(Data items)
━━━━━━━━━━━━━━━━━━━━━━━━━━━━━━

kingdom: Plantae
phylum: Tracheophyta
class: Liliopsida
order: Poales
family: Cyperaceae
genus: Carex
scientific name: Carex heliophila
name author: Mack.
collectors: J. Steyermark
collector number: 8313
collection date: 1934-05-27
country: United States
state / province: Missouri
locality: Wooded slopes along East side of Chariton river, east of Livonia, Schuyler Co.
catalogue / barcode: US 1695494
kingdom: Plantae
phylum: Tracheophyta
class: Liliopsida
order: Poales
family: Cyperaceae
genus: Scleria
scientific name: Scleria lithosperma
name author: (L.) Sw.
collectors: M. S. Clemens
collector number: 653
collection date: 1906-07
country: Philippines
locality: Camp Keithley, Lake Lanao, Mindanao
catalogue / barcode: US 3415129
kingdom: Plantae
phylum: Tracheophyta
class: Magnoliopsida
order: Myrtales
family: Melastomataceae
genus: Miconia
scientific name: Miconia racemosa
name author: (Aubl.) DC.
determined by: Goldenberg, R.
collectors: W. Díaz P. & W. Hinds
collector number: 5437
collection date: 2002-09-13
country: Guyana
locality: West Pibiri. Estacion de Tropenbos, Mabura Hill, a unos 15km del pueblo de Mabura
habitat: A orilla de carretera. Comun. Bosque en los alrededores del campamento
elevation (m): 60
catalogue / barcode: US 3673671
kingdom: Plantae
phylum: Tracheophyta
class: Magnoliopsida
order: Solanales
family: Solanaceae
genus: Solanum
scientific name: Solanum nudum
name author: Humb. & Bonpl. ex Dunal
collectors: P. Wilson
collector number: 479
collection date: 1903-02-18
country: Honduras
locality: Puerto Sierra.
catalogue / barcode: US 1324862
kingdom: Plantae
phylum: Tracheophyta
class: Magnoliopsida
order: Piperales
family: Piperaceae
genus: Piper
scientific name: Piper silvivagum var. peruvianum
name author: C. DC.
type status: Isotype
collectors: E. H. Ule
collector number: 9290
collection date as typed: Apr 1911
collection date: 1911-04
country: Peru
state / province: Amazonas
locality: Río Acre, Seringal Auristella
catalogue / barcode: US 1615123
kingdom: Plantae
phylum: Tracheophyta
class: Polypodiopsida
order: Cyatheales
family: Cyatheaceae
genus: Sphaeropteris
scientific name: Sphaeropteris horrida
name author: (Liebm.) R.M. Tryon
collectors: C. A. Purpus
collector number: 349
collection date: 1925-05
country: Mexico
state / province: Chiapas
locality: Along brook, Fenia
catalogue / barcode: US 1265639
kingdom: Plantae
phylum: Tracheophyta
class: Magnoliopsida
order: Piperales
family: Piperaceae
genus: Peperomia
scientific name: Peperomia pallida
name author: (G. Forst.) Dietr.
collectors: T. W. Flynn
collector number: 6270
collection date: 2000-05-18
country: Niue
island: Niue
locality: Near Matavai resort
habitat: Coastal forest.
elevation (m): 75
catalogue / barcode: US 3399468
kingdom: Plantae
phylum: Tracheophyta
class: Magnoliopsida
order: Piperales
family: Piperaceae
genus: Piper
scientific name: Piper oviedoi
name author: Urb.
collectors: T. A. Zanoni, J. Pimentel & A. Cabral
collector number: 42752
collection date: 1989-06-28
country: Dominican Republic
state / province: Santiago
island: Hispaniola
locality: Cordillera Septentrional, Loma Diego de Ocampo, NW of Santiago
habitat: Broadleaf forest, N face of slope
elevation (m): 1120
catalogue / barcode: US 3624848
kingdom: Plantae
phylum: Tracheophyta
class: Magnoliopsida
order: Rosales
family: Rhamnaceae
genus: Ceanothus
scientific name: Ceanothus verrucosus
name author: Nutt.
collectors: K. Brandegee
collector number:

━━━━━━━━━━━━━━━━━━━━━━━━━━━━━━

(Task directions): Rewrite all of the lines above, changing every "catalogue / barcode" to "catalog number" and leaving everything else as it is.

(Written solution):
kingdom: Plantae
phylum: Tracheophyta
class: Liliopsida
order: Poales
family: Cyperaceae
genus: Carex
scientific name: Carex heliophila
name author: Mack.
collectors: J. Steyermark
collector number: 8313
collection date: 1934-05-27
country: United States
state / province: Missouri
locality: Wooded slopes along East side of Chariton river, east of Livonia, Schuyler Co.
catalog number: US 1695494
kingdom: Plantae
phylum: Tracheophyta
class: Liliopsida
order: Poales
family: Cyperaceae
genus: Scleria
scientific name: Scleria lithosperma
name author: (L.) Sw.
collectors: M. S. Clemens
collector number: 653
collection date: 1906-07
country: Philippines
locality: Camp Keithley, Lake Lanao, Mindanao
catalog number: US 3415129
kingdom: Plantae
phylum: Tracheophyta
class: Magnoliopsida
order: Myrtales
family: Melastomataceae
genus: Miconia
scientific name: Miconia racemosa
name author: (Aubl.) DC.
determined by: Goldenberg, R.
collectors: W. Díaz P. & W. Hinds
collector number: 5437
collection date: 2002-09-13
country: Guyana
locality: West Pibiri. Estacion de Tropenbos, Mabura Hill, a unos 15km del pueblo de Mabura
habitat: A orilla de carretera. Comun. Bosque en los alrededores del campamento
elevation (m): 60
catalog number: US 3673671
kingdom: Plantae
phylum: Tracheophyta
class: Magnoliopsida
order: Solanales
family: Solanaceae
genus: Solanum
scientific name: Solanum nudum
name author: Humb. & Bonpl. ex Dunal
collectors: P. Wilson
collector number: 479
collection date: 1903-02-18
country: Honduras
locality: Puerto Sierra.
catalog number: US 1324862
kingdom: Plantae
phylum: Tracheophyta
class: Magnoliopsida
order: Piperales
family: Piperaceae
genus: Piper
scientific name: Piper silvivagum var. peruvianum
name author: C. DC.
type status: Isotype
collectors: E. H. Ule
collector number: 9290
collection date as typed: Apr 1911
collection date: 1911-04
country: Peru
state / province: Amazonas
locality: Río Acre, Seringal Auristella
catalog number: US 1615123
kingdom: Plantae
phylum: Tracheophyta
class: Polypodiopsida
order: Cyatheales
family: Cyatheaceae
genus: Sphaeropteris
scientific name: Sphaeropteris horrida
name author: (Liebm.) R.M. Tryon
collectors: C. A. Purpus
collector number: 349
collection date: 1925-05
country: Mexico
state / province: Chiapas
locality: Along brook, Fenia
catalog number: US 1265639
kingdom: Plantae
phylum: Tracheophyta
class: Magnoliopsida
order: Piperales
family: Piperaceae
genus: Peperomia
scientific name: Peperomia pallida
name author: (G. Forst.) Dietr.
collectors: T. W. Flynn
collector number: 6270
collection date: 2000-05-18
country: Niue
island: Niue
locality: Near Matavai resort
habitat: Coastal forest.
elevation (m): 75
catalog number: US 3399468
kingdom: Plantae
phylum: Tracheophyta
class: Magnoliopsida
order: Piperales
family: Piperaceae
genus: Piper
scientific name: Piper oviedoi
name author: Urb.
collectors: T. A. Zanoni, J. Pimentel & A. Cabral
collector number: 42752
collection date: 1989-06-28
country: Dominican Republic
state / province: Santiago
island: Hispaniola
locality: Cordillera Septentrional, Loma Diego de Ocampo, NW of Santiago
habitat: Broadleaf forest, N face of slope
elevation (m): 1120
catalog number: US 3624848
kingdom: Plantae
phylum: Tracheophyta
class: Magnoliopsida
order: Rosales
family: Rhamnaceae
genus: Ceanothus
scientific name: Ceanothus verrucosus
name author: Nutt.
collectors: K. Brandegee
collector number:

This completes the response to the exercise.